◆ **Recorded data**
──────────
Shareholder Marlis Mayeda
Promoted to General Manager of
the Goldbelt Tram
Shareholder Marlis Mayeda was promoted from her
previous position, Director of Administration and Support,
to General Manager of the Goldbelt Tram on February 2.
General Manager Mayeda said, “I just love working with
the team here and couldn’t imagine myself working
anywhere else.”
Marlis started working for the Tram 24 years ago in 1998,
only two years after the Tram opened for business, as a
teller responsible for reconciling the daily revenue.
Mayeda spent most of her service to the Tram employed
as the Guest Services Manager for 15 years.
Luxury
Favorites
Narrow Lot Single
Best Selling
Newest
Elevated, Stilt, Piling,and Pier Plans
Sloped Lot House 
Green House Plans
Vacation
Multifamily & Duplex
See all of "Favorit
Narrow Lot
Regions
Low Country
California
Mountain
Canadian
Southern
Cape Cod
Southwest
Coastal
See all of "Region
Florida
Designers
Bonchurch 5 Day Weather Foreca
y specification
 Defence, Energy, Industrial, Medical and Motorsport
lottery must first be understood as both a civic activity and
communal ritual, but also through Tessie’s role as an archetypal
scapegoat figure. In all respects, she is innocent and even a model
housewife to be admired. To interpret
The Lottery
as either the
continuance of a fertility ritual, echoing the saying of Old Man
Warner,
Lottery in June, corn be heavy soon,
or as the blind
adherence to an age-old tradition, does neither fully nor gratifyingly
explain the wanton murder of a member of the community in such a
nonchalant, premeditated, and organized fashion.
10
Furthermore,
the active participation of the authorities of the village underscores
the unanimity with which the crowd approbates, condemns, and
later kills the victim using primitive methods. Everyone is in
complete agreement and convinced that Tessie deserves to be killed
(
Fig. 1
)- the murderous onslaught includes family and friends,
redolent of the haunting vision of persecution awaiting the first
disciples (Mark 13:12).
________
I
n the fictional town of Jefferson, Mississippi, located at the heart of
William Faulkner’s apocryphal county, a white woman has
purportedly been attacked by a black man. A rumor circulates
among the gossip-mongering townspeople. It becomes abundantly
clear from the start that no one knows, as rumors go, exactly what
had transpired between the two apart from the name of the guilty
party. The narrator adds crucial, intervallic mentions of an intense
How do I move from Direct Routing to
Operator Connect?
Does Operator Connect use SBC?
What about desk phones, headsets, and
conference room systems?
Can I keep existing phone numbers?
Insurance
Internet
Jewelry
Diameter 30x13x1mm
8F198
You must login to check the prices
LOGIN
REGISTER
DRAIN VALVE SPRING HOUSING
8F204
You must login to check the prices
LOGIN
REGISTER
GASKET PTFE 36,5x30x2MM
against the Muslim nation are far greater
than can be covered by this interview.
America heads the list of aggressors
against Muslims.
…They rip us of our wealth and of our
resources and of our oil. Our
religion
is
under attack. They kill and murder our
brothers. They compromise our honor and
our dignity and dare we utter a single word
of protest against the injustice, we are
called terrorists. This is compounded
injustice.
──────────
◆ **WHAT YOU HAVE TO DO**
Count how many lines of the items contain the string "Marlis". Reply with the number only.

◆ **SOLUTION**
3